_TEXTO PARA LEER_
= = =
TEATRO
Juan Mayorga: «Aspiro a convertir mis obras en un lugar de peligro»
Cuando cae el telón de una pieza suya en España o en Francia, se alza en América. Sus premios son tantos que solo es posible medirlos en décadas, a lo largo y ancho de la historia última del teatro en español. El Princesa de Asturias de las Letras, que recogerá en estos días, visibiliza lo evidente: que es uno de los grandes
Juan Mayorga ha hecho del teatro ese lugar donde combaten sin tregua las conductas humanas: nuestros miedos, nuestras desviaciones, nuestra historia, nuestras intimidades. Cada obra suya esconde la ambición de ser el espejo en el que el espectador descubra ese «drama en gente» que está ... detrás de su rostro. Un reflejo tan convulso como somos nosotros mismos, como es este tiempo y sus historias de víctimas silenciadas, como son esos abismos de las palabras con las que nos creamos, dominamos, nos crean y nos dominan.
No es extraño, por eso, que sus reconocimientos no tengan fronteras, es decir, que en ellos no se ponga el sol. Cuando cae el telón de una obra suya en España o en Francia, se alza en América. Sus premios son tantos que solo es posible medirlos en décadas, a lo largo y ancho de la historia última del teatro en español. El Princesa de Asturias, que recogerá estos días, visibiliza lo evidente, que es uno de los grandes. Pero quizá su premio mayor es seguir escribiendo en esas pequeñas libretas donde se encuentran los bocetos, los sueños de textos futuros, seguir estando a la escucha de lo que se dice en los mercados diarios, en los metros, debajo de las multiplicaciones de las oficinas, como diría Lorca…
«El teatro es el lugar en el que te puedes encontrar con otra posibilidad de ti»
Sus dos obras inéditas han nacido de ahí, de estar atento a cuando llega algún ángel y se produce la anunciación: 'María Luisa' nació en las gradas de un polideportivo; 'La colección', leyendo el periódico. En la primera, un amigo portero le comentó que le había aconsejado a una mujer del inmueble, que vivía sola, que pusiera más nombres en su buzón de correo, para disuadir a los cacos; en la segunda, una pareja de ancianos sin hijos se lanza a buscar a alguien lo suficientemente preparado para que pueda heredar su colección. «Para mí, no hay escritura inocente», nos dice y añade: «Tampoco los ensayos de las obras lo son, en los ensayos cualquier texto mío entra en una desestabilización, en una crisis, se pone a buscar su forma».
—Sí, en el proceso de escritura de su obra le da mucha importancia al momento en el que entran en juego el director, los actores. ¿Ellos también escriben el texto en cierta manera?
—El texto teatral debe despertar el deseo de teatro, de reunión. Esa reunión tiene dos momentos: uno, el momento en que esas palabras convocan a unos actores; y dos, el instante en que esos actores abren su palabra y sus gestos a la ciudad. Cuando uno está escribiendo una obra de teatro, ya está escribiendo una literatura que se singulariza por el hecho de que busca ser excedida, superada o completada en ese encuentro conflictivo entre el actor y el espectador. En su vocación de oralidad, en ese ser palabra en situación, ya está implícito el hecho teatral, por eso, cuando escribo no es infrecuente que lea mis textos en voz alta. Después, en el momento en que el texto toma contacto con la escena se desestabiliza: cambio diálogos, acorto o desarrollo determinadas situaciones.
= = =
(Ítems listados en un conjunto de datos)
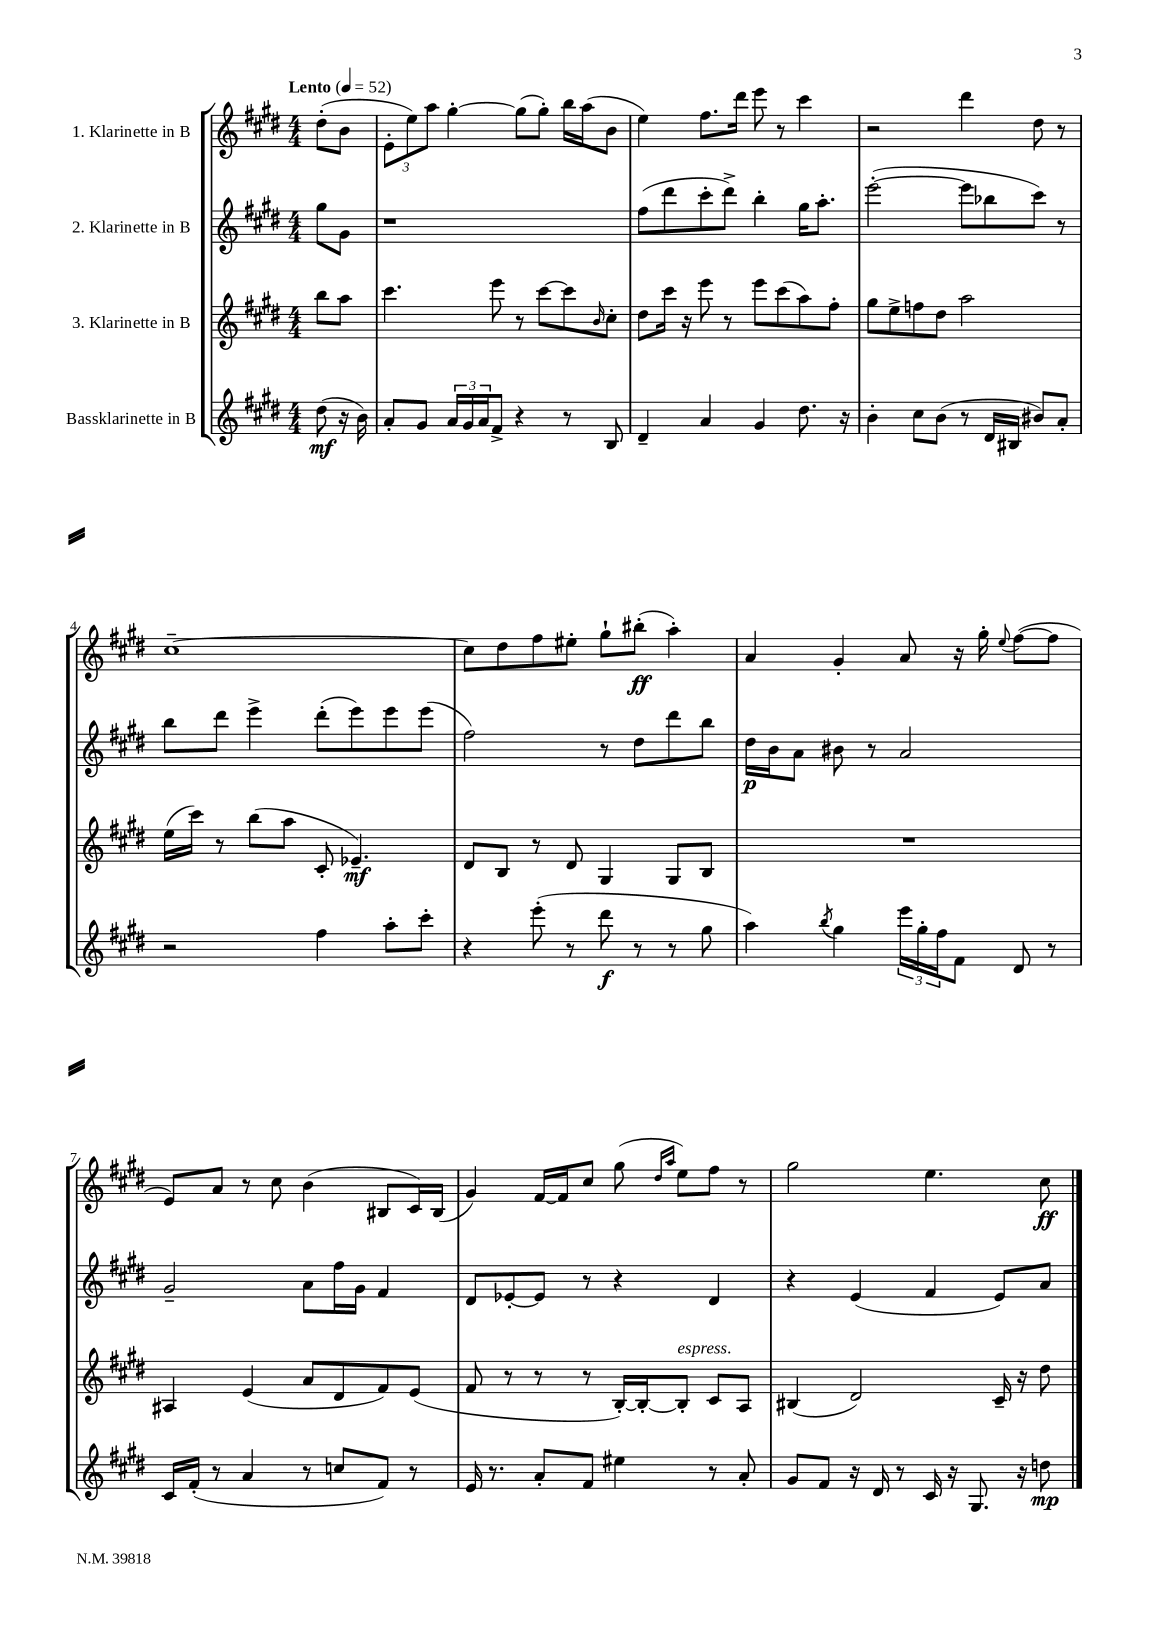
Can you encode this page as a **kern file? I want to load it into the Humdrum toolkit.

**kern	**dynam	**kern	**dynam	**kern	**dynam	**kern	**dynam
*part4	*part4	*part3	*part3	*part2	*part2	*part1	*part1
*staff4	*staff4	*staff3	*staff3	*staff2	*staff2	*staff1	*staff1
*I"Bassklarinette in B	*	*I"3. Klarinette in B	*	*I"2. Klarinette in B	*	*I"1. Klarinette in B	*
*clefG2	*	*clefG2	*	*clefG2	*	*clefG2	*
*k[f#c#g#d#]	*	*k[f#c#g#d#]	*	*k[f#c#g#d#]	*	*k[f#c#g#d#]	*
*M4/4	*	*M4/4	*	*M4/4	*	*M4/4	*
*MM52	*	*MM52	*	*MM52	*	*MM52	*
=	=	=	=	=	=	=	=
!	!	!	!	!	!	!LO:TX:a:B:t=Lento	!
(8dd#\	mf	8bb\L	.	8gg#\L	.	(8dd#'\L	.
16r	.	8aa\J	.	8g#\J	.	8b\J	.
16b\)	.	.	.	.	.	.	.
=1	=1	=1	=1	=1	=1	=1	=1
8a'/L	.	4.ccc#\	.	1r	.	12e'\L	.
.	.	.	.	.	.	12ee\)	.
8g#/J	.	.	.	.	.	.	.
.	.	.	.	.	.	12aa\J	.
24a/LL	.	.	.	.	.	[4gg#'\	.
24g#/	.	.	.	.	.	.	.
24a/J	.	.	.	.	.	.	.
8f#^/J	.	8eee\	.	.	.	.	.
4r	.	8r	.	.	.	(8gg#\L]	.
.	.	[8ccc#\L	.	.	.	8gg#'\J)	.
8r	.	8ccc#\]	.	.	.	16bb\LL	.
.	.	.	.	.	.	(16aa\J	.
.	.	16qqb/	.	.	.	.	.
8B/	.	8cc#'\J	.	.	.	8b\J	.
=2	=2	=2	=2	=2	=2	=2	=2
4d#~/	.	8dd#\L	.	(8ff#\L	.	4ee\)	.
.	.	16ccc#\Jk	.	8ddd#\	.	.	.
.	.	16r	.	.	.	.	.
4a/	.	8eee\	.	8ccc#'\	.	8.ff#\L	.
.	.	8r	.	8ddd#^\J)	.	.	.
.	.	.	.	.	.	16ddd#\Jk	.
4g#/	.	8eee\L	.	4bb'\	.	8eee\	.
.	.	(8ccc#\	.	.	.	8r	.
8.dd#\	.	8aa\)	.	16gg#\KL	.	4ccc#\	.
.	.	.	.	8.aa'\J	.	.	.
.	.	8ff#'\J	.	.	.	.	.
16r	.	.	.	.	.	.	.
=3	=3	=3	=3	=3	=3	=3	=3
4b'\	.	8gg#\L	.	([2eee'\	.	2r	.
.	.	8ee^\	.	.	.	.	.
8cc#\L	.	8ffn\	.	.	.	.	.
(8b\J	.	8dd#\J	.	.	.	.	.
8r	.	2aa\	.	8eee\L]	.	4ddd#\	.
16d#/LL	.	.	.	8bb-X\	.	.	.
16B#X/JJ	.	.	.	.	.	.	.
8b#X/L)	.	.	.	8ccc#\J)	.	8dd#\	.
8a'/J	.	.	.	8r	.	8r	.
!!LO:LB:g=z
=4	=4	=4	=4	=4	=4	=4	=4
2r	.	(16ee\LL	.	8bb\L	.	[1cc#~	.
.	.	16ccc#\JJ)	.	.	.	.	.
.	.	8r	.	8ddd#\J	.	.	.
.	.	(8bb\L	.	4eee^\	.	.	.
.	.	8aa\J	.	.	.	.	.
4ff#\	.	8c#'/	.	(8ddd#'\L	.	.	.
.	.	4.e-X~/)	mf	8eee\)	.	.	.
8aa'\L	.	.	.	8eee\	.	.	.
8ccc#'\J	.	.	.	(8eee\J	.	.	.
=5	=5	=5	=5	=5	=5	=5	=5
4r	.	8d#/L	.	2ff#\)	.	8cc#\L]	.
.	.	8B/J	.	.	.	8dd#\	.
(8eee'\	.	8r	.	.	.	8ff#\	.
8r	.	8d#/	.	.	.	8ee#X'\J	.
8ddd#\	f	4G#/	.	8r	.	8gg#`\L	.
8r	.	.	.	8dd#\L	.	(8bb#X'\J	ff
8r	.	8G#/L	.	8ddd#\	.	4aa'\)	.
8gg#\	.	8B/J	.	8bb\J	.	.	.
=6	=6	=6	=6	=6	=6	=6	=6
4aa\)	.	1r	.	16dd#\LL	p	4a/	.
.	.	.	.	16b\J	.	.	.
.	.	.	.	8a\J	.	.	.
8qbb/	.	.	.	.	.	.	.
4gg#\	.	.	.	8b#X\	.	4g#'/	.
.	.	.	.	8r	.	.	.
24eee\LL	.	.	.	2a/	.	8a/	.
24gg#'\	.	.	.	.	.	.	.
24ff#\J	.	.	.	.	.	.	.
8f#\J	.	.	.	.	.	16r	.
.	.	.	.	.	.	16gg#'\	.
.	.	.	.	.	.	8qqee/	.
8d#/	.	.	.	.	.	([8ff#\L	.
8r	.	.	.	.	.	8ff#\J]	.
!!LO:LB:g=z
=7	=7	=7	=7	=7	=7	=7	=7
16c#/LL	.	4A#X/	.	2g#~/	.	8e/L)	.
(16f#'/JJ	.	.	.	.	.	.	.
8r	.	.	.	.	.	8a/J	.
4a/	.	(4e/	.	.	.	8r	.
.	.	.	.	.	.	8cc#\	.
8r	.	8a/L	.	8a\L	.	(4b\	.
8ccn/L	.	8d#/	.	16ff#\L	.	.	.
.	.	.	.	16g#\JJ	.	.	.
8f#/J)	.	8f#/)	.	4f#/	.	8B#X/L	.
8r	.	(8e/J	.	.	.	16c#/L)	.
.	.	.	.	.	.	(16B#/JJ	.
=8	=8	=8	=8	=8	=8	=8	=8
16e/	.	8f#/	.	8d#/L	.	4g#/)	.
8.r	.	.	.	.	.	.	.
.	.	8r	.	[8e-X'/	.	.	.
8a'/L	.	8r	.	8e-/J]	.	[16f#/LL	.
.	.	.	.	.	.	16f#/J]	.
8f#/J	.	8r	.	8r	.	8cc#/J	.
4ee#X\	.	[16B'/LL)	.	4r	.	(8gg#\	.
.	.	16B'/J_	.	.	.	.	.
.	.	.	.	.	.	16qqdd#/LL	.
.	.	.	.	.	.	16qqaa/JJ	.
!	!	!LO:TX:a:i:t=espress.	!	!	!	!	!
.	.	8B'/J]	.	.	.	8ee\L)	.
8r	.	8c#/L	.	4d#/	.	8ff#\J	.
8a'/	.	8A/J	.	.	.	8r	.
=9	=9	=9	=9	=9	=9	=9	=9
8g#/L	.	(4B#X/	.	4r	.	2gg#\	.
8f#/J	.	.	.	.	.	.	.
16r	.	2d#/)	.	(4e/	.	.	.
16d#/	.	.	.	.	.	.	.
8r	.	.	.	.	.	.	.
16c#/	.	.	.	4f#/	.	4.ee\	.
16r	.	.	.	.	.	.	.
8.G#/	.	.	.	.	.	.	.
.	.	16c#~/	.	8e/L)	.	.	.
16r	.	16r	.	.	.	.	.
8ddn\	mp	8dd#\	.	8a/J	.	8cc#\	ff
==	==	==	==	==	==	==	==
*-	*-	*-	*-	*-	*-	*-	*-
= = =
_TRABAJO PENDIENTE_
A. Responde estas preguntas sobre el texto dedicado a Juan Mayorga:
(i) ¿Dónde nació la obra 'María Luisa'?
(ii) ¿Qué premio recogerá Mayorga estos días?
(iii) ¿Qué hace a menudo con sus textos mientras escribe?
B. Enumera las conductas humanas que, según el texto dedicado a Juan Mayorga, combaten sin tregua en su teatro.
C. Repite, por favor, el tramo del texto dedicado a Juan Mayorga que va desde "Cuando cae el telón de una pieza" hasta "y nos dominan.".
Las entradas no son necesarias.

_LAS SOLUCIONES_
A.
(i) En las gradas de un polideportivo.
(ii) El Princesa de Asturias de las Letras.
(iii) Los lee en voz alta.

B.
- Nuestros miedos
- Nuestras desviaciones
- Nuestra historia
- Nuestras intimidades

C.
Cuando cae el telón de una pieza suya en España o en Francia, se alza en América. Sus premios son tantos que solo es posible medirlos en décadas, a lo largo y ancho de la historia última del teatro en español. El Princesa de Asturias de las Letras, que recogerá en estos días, visibiliza lo evidente: que es uno de los grandes
Juan Mayorga ha hecho del teatro ese lugar donde combaten sin tregua las conductas humanas: nuestros miedos, nuestras desviaciones, nuestra historia, nuestras intimidades. Cada obra suya esconde la ambición de ser el espejo en el que el espectador descubra ese «drama en gente» que está ... detrás de su rostro. Un reflejo tan convulso como somos nosotros mismos, como es este tiempo y sus historias de víctimas silenciadas, como son esos abismos de las palabras con las que nos creamos, dominamos, nos crean y nos dominan.